───── INPUT FOR THIS TASK ─────

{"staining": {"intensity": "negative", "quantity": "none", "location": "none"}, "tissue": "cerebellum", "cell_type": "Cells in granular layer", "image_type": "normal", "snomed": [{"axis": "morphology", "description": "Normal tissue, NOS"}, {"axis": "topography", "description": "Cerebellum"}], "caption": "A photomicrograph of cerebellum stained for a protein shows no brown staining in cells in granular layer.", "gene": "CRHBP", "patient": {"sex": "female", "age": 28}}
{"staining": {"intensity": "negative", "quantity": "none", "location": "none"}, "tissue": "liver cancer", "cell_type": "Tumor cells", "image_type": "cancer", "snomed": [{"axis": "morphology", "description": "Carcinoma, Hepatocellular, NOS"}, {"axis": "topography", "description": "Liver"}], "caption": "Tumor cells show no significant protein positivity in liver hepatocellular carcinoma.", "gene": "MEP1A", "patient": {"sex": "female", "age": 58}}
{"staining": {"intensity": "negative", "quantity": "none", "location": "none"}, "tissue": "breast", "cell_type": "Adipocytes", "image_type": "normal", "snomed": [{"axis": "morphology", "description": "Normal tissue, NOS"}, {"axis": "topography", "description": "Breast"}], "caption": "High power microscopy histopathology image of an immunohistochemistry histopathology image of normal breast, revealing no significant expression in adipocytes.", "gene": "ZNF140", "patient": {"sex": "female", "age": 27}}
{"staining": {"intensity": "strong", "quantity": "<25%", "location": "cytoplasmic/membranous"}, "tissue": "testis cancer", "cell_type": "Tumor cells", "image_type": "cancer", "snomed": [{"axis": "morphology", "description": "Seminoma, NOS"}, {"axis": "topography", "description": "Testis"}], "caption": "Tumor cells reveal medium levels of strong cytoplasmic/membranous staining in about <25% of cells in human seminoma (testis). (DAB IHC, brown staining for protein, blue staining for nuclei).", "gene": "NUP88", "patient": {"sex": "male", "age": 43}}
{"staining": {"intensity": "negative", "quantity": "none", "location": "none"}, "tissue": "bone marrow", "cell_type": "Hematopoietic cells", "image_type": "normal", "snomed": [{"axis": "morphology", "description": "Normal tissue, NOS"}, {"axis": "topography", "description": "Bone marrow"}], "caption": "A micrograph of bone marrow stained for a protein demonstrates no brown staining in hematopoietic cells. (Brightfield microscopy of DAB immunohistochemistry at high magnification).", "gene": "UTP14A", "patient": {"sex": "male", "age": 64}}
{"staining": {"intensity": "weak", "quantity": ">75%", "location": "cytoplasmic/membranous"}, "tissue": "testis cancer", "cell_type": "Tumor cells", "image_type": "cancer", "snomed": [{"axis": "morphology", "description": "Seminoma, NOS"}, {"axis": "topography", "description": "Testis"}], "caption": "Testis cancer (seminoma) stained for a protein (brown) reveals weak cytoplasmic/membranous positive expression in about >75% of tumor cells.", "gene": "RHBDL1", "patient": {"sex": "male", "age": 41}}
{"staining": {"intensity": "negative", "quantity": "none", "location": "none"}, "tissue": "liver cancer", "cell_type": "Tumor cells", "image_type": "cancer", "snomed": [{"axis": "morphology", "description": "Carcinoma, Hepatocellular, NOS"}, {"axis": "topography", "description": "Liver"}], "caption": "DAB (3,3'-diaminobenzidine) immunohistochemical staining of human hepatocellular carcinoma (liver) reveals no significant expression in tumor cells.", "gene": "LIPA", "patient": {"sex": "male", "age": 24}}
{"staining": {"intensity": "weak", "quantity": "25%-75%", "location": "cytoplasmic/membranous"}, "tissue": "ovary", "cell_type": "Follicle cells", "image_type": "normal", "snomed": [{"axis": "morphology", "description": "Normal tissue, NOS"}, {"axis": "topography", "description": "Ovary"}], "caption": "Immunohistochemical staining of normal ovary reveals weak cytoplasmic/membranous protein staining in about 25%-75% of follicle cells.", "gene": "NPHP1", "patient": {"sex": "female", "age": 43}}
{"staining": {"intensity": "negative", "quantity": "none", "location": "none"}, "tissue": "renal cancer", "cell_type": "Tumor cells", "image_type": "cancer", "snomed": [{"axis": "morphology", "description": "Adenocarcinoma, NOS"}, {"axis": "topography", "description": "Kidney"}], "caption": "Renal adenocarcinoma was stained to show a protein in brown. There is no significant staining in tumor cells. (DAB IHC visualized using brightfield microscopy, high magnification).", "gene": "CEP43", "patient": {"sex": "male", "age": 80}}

─────

TASK STATEMENT: For this exercise, output the entries above exactly as written.

TASK RESULT:
{"staining": {"intensity": "negative", "quantity": "none", "location": "none"}, "tissue": "cerebellum", "cell_type": "Cells in granular layer", "image_type": "normal", "snomed": [{"axis": "morphology", "description": "Normal tissue, NOS"}, {"axis": "topography", "description": "Cerebellum"}], "caption": "A photomicrograph of cerebellum stained for a protein shows no brown staining in cells in granular layer.", "gene": "CRHBP", "patient": {"sex": "female", "age": 28}}
{"staining": {"intensity": "negative", "quantity": "none", "location": "none"}, "tissue": "liver cancer", "cell_type": "Tumor cells", "image_type": "cancer", "snomed": [{"axis": "morphology", "description": "Carcinoma, Hepatocellular, NOS"}, {"axis": "topography", "description": "Liver"}], "caption": "Tumor cells show no significant protein positivity in liver hepatocellular carcinoma.", "gene": "MEP1A", "patient": {"sex": "female", "age": 58}}
{"staining": {"intensity": "negative", "quantity": "none", "location": "none"}, "tissue": "breast", "cell_type": "Adipocytes", "image_type": "normal", "snomed": [{"axis": "morphology", "description": "Normal tissue, NOS"}, {"axis": "topography", "description": "Breast"}], "caption": "High power microscopy histopathology image of an immunohistochemistry histopathology image of normal breast, revealing no significant expression in adipocytes.", "gene": "ZNF140", "patient": {"sex": "female", "age": 27}}
{"staining": {"intensity": "strong", "quantity": "<25%", "location": "cytoplasmic/membranous"}, "tissue": "testis cancer", "cell_type": "Tumor cells", "image_type": "cancer", "snomed": [{"axis": "morphology", "description": "Seminoma, NOS"}, {"axis": "topography", "description": "Testis"}], "caption": "Tumor cells reveal medium levels of strong cytoplasmic/membranous staining in about <25% of cells in human seminoma (testis). (DAB IHC, brown staining for protein, blue staining for nuclei).", "gene": "NUP88", "patient": {"sex": "male", "age": 43}}
{"staining": {"intensity": "negative", "quantity": "none", "location": "none"}, "tissue": "bone marrow", "cell_type": "Hematopoietic cells", "image_type": "normal", "snomed": [{"axis": "morphology", "description": "Normal tissue, NOS"}, {"axis": "topography", "description": "Bone marrow"}], "caption": "A micrograph of bone marrow stained for a protein demonstrates no brown staining in hematopoietic cells. (Brightfield microscopy of DAB immunohistochemistry at high magnification).", "gene": "UTP14A", "patient": {"sex": "male", "age": 64}}
{"staining": {"intensity": "weak", "quantity": ">75%", "location": "cytoplasmic/membranous"}, "tissue": "testis cancer", "cell_type": "Tumor cells", "image_type": "cancer", "snomed": [{"axis": "morphology", "description": "Seminoma, NOS"}, {"axis": "topography", "description": "Testis"}], "caption": "Testis cancer (seminoma) stained for a protein (brown) reveals weak cytoplasmic/membranous positive expression in about >75% of tumor cells.", "gene": "RHBDL1", "patient": {"sex": "male", "age": 41}}
{"staining": {"intensity": "negative", "quantity": "none", "location": "none"}, "tissue": "liver cancer", "cell_type": "Tumor cells", "image_type": "cancer", "snomed": [{"axis": "morphology", "description": "Carcinoma, Hepatocellular, NOS"}, {"axis": "topography", "description": "Liver"}], "caption": "DAB (3,3'-diaminobenzidine) immunohistochemical staining of human hepatocellular carcinoma (liver) reveals no significant expression in tumor cells.", "gene": "LIPA", "patient": {"sex": "male", "age": 24}}
{"staining": {"intensity": "weak", "quantity": "25%-75%", "location": "cytoplasmic/membranous"}, "tissue": "ovary", "cell_type": "Follicle cells", "image_type": "normal", "snomed": [{"axis": "morphology", "description": "Normal tissue, NOS"}, {"axis": "topography", "description": "Ovary"}], "caption": "Immunohistochemical staining of normal ovary reveals weak cytoplasmic/membranous protein staining in about 25%-75% of follicle cells.", "gene": "NPHP1", "patient": {"sex": "female", "age": 43}}
{"staining": {"intensity": "negative", "quantity": "none", "location": "none"}, "tissue": "renal cancer", "cell_type": "Tumor cells", "image_type": "cancer", "snomed": [{"axis": "morphology", "description": "Adenocarcinoma, NOS"}, {"axis": "topography", "description": "Kidney"}], "caption": "Renal adenocarcinoma was stained to show a protein in brown. There is no significant staining in tumor cells. (DAB IHC visualized using brightfield microscopy, high magnification).", "gene": "CEP43", "patient": {"sex": "male", "age": 80}}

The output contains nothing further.